◆ **PROBLEM DESCRIPTION**
Pick out every line in the entries below that contains the word "Cost", and copy each one in full.

◆ **DATA FOR ANALYSIS**
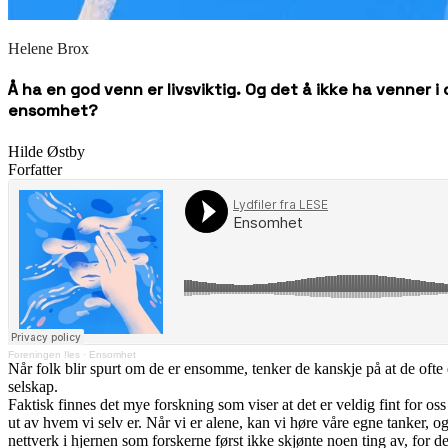
Helene Brox
Å ha en god venn er livsviktig. Og det å ikke ha venner i
ensomhet?
Hilde Østby
Forfatter
Foreningen !les
·
Ensomhet
Når folk blir spurt om de er ensomme, tenker de kanskje på at de ofte e
selskap.
Faktisk finnes det mye forskning som viser at det er veldig fint for oss
ut av hvem vi selv er. Når vi er alene, kan vi høre våre egne tanker, 
nettverk i hjernen som forskerne først ikke skjønte noen ting av, for d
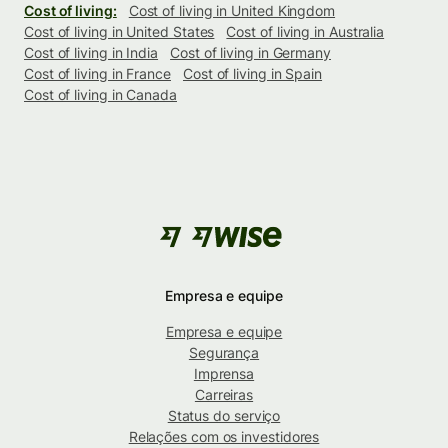
Cost of living:
Cost of living in United Kingdom
Cost of living in United States
Cost of living in Australia
Cost of living in India
Cost of living in Germany
Cost of living in France
Cost of living in Spain
Cost of living in Canada
Empresa e equipe
Empresa e equipe
Segurança
Imprensa
Carreiras
Status do serviço
Relações com os investidores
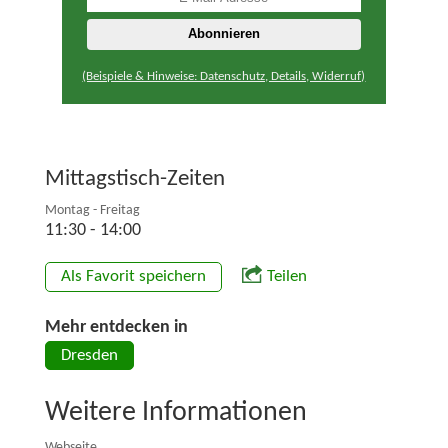
(Beispiele & Hinweise: Datenschutz, Details, Widerruf)
Mittagstisch-Zeiten
Montag - Freitag
11:30 - 14:00
Als Favorit speichern
Teilen
Mehr entdecken in
Dresden
Weitere Informationen
Webseite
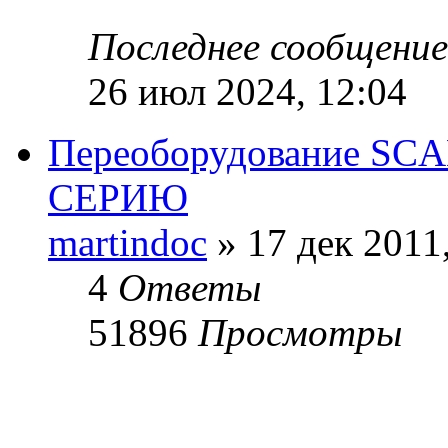
Последнее сообщени
26 июл 2024, 12:04
Переоборудование SCA
СЕРИЮ
martindoc
» 17 дек 2011
4
Ответы
51896
Просмотры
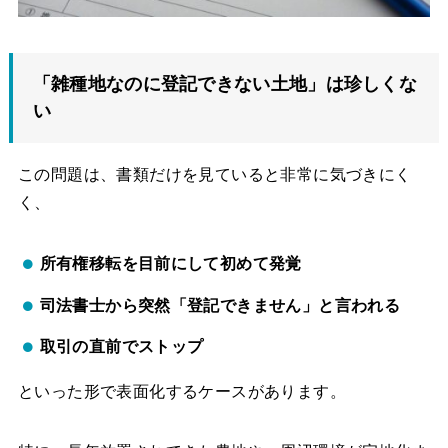
「雑種地なのに登記できない土地」は珍しくな
い
この問題は、書類だけを見ていると非常に気づきにく
く、
所有権移転を目前にして初めて発覚
司法書士から突然「登記できません」と言われる
取引の直前でストップ
といった形で表面化するケースがあります。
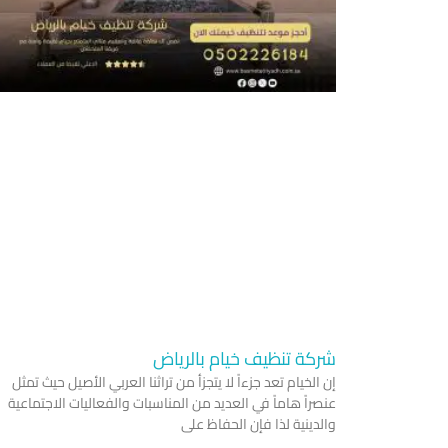
شركة تنظيف خيام بالرياض
إن الخيام تعد جزءاً لا يتجزأ من تراثنا العربي الأصيل حيث تمثل
عنصراً هاماً في العديد من المناسبات والفعاليات الاجتماعية
والدينية لذا فإن الحفاظ على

◆ **EXERCISE SOLUTION**
Cost of living:
Cost of living in United Kingdom
Cost of living in United States
Cost of living in Australia
Cost of living in India
Cost of living in Germany
Cost of living in France
Cost of living in Spain
Cost of living in Canada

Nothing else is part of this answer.